Exercise goal: The lines from the top of the listing through the one containing "17805 | 18.29 |" are to be retyped exactly, with no other lines.

Provided records:

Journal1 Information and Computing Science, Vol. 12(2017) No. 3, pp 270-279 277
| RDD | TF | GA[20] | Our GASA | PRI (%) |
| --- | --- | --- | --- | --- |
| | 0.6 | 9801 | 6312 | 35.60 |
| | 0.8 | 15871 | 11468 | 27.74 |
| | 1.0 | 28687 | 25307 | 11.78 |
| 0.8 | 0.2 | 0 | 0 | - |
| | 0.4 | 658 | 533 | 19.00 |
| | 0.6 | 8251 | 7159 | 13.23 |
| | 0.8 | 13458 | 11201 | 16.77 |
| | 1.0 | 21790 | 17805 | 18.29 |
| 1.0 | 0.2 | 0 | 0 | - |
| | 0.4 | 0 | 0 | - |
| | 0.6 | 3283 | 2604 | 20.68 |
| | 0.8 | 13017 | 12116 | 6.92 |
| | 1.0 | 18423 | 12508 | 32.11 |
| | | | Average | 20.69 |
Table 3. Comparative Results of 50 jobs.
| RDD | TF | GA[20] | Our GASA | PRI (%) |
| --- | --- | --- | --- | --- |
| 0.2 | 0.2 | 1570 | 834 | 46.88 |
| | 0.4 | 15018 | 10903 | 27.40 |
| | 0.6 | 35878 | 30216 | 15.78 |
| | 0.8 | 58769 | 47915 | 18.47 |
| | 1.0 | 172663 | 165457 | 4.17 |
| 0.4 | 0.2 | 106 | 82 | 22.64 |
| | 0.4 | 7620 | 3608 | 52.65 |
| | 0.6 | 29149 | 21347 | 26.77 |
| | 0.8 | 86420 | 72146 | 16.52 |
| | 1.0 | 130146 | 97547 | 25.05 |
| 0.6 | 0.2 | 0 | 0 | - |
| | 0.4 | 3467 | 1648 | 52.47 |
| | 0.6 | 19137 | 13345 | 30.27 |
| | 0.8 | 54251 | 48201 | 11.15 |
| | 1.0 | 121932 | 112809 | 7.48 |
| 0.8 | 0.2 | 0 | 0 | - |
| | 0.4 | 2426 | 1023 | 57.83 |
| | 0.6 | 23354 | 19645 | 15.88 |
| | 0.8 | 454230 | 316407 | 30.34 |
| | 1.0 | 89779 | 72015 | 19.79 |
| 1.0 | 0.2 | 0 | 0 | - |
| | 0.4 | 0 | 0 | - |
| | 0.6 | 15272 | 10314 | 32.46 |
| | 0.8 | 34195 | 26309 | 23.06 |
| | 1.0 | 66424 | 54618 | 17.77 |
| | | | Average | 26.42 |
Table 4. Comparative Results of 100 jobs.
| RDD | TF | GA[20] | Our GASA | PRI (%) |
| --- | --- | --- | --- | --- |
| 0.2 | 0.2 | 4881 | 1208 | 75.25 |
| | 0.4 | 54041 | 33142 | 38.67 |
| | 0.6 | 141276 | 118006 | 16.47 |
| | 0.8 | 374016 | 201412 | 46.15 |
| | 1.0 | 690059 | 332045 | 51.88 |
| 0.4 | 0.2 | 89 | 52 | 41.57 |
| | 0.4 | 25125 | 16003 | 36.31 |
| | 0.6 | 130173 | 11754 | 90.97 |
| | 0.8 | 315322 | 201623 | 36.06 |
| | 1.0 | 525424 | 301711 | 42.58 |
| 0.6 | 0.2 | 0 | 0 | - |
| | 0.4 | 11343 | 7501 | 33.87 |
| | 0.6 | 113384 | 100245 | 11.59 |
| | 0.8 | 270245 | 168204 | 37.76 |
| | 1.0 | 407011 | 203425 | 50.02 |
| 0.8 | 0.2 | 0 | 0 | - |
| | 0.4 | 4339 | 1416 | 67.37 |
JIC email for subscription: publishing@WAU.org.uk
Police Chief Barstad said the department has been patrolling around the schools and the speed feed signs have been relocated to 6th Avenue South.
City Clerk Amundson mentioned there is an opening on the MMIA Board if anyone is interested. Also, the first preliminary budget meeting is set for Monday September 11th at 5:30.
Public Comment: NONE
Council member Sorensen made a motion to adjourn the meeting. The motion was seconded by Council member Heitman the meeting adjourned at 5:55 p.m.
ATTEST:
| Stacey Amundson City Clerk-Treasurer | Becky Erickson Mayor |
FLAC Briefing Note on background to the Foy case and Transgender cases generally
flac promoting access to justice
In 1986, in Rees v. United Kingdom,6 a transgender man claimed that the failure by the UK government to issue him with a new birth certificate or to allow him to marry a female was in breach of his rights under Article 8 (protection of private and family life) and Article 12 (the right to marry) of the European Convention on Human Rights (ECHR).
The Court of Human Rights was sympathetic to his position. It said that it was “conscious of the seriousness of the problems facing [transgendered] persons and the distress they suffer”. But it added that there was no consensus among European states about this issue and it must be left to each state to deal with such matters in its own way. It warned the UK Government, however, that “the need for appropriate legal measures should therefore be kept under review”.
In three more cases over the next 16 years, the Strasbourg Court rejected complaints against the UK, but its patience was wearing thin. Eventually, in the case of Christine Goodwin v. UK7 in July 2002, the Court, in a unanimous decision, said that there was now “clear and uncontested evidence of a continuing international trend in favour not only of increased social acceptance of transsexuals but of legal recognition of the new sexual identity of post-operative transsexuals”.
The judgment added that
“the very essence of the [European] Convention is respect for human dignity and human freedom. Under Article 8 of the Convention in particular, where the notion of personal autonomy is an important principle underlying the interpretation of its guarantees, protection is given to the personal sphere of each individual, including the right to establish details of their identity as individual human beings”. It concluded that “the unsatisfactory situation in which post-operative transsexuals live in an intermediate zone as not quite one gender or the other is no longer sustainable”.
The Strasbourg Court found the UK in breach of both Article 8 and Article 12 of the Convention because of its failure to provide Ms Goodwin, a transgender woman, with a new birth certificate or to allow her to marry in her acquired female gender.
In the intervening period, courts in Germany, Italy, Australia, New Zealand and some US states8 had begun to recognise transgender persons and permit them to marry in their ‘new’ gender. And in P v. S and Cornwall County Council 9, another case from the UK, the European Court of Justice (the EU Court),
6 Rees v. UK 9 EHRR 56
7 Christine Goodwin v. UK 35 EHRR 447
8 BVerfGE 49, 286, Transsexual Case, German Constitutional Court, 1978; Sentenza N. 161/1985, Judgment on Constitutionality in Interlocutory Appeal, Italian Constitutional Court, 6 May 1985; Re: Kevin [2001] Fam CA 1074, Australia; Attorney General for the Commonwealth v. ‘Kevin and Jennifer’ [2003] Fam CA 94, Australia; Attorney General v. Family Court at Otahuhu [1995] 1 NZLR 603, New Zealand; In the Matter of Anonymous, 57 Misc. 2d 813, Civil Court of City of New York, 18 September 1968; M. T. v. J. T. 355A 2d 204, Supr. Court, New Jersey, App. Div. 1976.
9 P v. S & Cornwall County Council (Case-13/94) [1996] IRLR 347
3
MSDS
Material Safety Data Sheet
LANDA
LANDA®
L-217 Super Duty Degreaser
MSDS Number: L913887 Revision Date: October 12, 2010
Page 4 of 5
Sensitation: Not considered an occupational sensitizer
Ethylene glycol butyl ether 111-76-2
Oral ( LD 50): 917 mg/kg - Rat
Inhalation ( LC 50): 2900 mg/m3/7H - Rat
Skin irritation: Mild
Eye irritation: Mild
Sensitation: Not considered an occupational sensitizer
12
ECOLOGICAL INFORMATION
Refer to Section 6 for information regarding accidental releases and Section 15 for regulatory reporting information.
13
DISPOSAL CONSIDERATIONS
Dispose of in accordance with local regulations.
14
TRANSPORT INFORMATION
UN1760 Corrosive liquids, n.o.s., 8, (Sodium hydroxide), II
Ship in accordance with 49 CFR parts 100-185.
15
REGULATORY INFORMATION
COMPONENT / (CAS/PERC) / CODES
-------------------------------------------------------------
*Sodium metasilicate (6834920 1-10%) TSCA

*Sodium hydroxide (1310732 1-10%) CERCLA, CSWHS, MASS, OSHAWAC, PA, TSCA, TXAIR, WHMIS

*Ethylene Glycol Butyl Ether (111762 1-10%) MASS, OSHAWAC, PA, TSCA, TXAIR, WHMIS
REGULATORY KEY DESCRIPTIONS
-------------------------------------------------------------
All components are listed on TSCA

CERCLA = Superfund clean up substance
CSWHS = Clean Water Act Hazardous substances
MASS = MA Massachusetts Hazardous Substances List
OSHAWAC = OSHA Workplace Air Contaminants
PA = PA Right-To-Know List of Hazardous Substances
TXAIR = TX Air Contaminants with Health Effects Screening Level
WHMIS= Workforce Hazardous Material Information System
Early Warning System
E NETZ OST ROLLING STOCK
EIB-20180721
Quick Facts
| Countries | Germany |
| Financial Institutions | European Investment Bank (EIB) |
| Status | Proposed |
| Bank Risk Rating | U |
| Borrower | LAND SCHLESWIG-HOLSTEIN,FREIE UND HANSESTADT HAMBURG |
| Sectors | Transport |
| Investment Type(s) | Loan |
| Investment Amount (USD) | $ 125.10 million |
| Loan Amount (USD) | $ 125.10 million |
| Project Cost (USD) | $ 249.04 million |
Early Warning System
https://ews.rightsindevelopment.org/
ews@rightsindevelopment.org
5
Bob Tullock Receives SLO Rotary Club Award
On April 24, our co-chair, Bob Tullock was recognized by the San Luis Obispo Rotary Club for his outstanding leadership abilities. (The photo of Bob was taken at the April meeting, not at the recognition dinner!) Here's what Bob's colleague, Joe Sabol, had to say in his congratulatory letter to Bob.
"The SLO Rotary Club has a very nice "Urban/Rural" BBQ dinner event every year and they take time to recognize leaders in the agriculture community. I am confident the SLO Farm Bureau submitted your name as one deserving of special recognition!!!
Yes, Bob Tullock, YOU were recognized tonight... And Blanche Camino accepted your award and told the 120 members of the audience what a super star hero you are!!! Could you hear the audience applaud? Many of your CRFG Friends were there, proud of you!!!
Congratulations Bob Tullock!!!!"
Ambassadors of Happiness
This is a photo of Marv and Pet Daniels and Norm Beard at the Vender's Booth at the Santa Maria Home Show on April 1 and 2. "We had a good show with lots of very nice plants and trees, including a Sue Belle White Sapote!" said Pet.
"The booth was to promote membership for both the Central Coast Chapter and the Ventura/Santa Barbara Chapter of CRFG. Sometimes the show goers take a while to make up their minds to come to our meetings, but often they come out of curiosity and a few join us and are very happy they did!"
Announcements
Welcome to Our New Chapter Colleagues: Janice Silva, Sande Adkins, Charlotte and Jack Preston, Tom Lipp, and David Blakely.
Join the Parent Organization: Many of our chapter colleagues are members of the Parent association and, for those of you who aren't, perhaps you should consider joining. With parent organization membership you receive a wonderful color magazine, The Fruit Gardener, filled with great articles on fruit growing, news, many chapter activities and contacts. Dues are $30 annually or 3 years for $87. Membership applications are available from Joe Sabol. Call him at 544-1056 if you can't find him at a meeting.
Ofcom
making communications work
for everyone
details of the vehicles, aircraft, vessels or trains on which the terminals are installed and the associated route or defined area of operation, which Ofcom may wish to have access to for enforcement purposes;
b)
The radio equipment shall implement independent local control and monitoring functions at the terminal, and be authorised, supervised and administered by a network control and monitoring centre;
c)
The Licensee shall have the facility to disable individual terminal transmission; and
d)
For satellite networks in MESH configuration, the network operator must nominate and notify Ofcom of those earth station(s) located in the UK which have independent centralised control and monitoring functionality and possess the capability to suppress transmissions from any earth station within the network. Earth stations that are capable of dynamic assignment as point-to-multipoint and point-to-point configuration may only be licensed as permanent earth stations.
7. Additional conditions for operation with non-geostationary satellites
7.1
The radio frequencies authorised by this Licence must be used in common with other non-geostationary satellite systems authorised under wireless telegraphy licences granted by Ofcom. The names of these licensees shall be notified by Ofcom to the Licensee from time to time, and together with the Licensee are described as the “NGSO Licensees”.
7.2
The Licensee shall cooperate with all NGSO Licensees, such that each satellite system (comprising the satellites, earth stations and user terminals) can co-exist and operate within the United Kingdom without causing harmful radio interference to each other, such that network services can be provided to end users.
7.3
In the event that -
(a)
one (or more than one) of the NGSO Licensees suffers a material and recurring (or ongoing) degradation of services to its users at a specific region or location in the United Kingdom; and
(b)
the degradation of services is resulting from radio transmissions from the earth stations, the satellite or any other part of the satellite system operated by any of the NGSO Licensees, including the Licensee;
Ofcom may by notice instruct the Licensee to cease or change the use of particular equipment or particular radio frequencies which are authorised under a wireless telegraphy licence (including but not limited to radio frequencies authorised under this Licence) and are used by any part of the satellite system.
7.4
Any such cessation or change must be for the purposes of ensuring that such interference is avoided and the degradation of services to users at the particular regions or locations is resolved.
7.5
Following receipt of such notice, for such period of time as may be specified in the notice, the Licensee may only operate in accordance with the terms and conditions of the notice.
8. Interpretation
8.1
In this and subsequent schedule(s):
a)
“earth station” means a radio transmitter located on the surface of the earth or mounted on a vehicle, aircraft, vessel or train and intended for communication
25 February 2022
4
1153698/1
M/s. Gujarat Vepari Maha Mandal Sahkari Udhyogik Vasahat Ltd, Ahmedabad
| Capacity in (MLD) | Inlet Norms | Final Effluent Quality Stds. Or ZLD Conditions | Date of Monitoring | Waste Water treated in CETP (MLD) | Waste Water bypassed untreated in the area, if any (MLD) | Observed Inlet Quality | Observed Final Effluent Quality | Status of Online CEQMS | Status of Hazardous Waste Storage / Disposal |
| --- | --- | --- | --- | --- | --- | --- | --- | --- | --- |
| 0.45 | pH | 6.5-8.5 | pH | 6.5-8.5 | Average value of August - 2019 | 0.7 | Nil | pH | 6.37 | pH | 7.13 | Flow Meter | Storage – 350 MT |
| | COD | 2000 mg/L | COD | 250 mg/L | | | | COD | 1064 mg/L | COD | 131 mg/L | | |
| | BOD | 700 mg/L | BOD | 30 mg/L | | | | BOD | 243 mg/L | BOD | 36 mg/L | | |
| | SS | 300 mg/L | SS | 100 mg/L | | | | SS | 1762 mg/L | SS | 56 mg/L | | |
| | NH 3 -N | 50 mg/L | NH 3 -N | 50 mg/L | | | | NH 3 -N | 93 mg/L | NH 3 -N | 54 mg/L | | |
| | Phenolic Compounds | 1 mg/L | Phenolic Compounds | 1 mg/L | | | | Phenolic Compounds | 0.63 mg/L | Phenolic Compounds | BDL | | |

Your response:
Journal1 Information and Computing Science, Vol. 12(2017) No. 3, pp 270-279 277
| RDD | TF | GA[20] | Our GASA | PRI (%) |
| --- | --- | --- | --- | --- |
| | 0.6 | 9801 | 6312 | 35.60 |
| | 0.8 | 15871 | 11468 | 27.74 |
| | 1.0 | 28687 | 25307 | 11.78 |
| 0.8 | 0.2 | 0 | 0 | - |
| | 0.4 | 658 | 533 | 19.00 |
| | 0.6 | 8251 | 7159 | 13.23 |
| | 0.8 | 13458 | 11201 | 16.77 |
| | 1.0 | 21790 | 17805 | 18.29 |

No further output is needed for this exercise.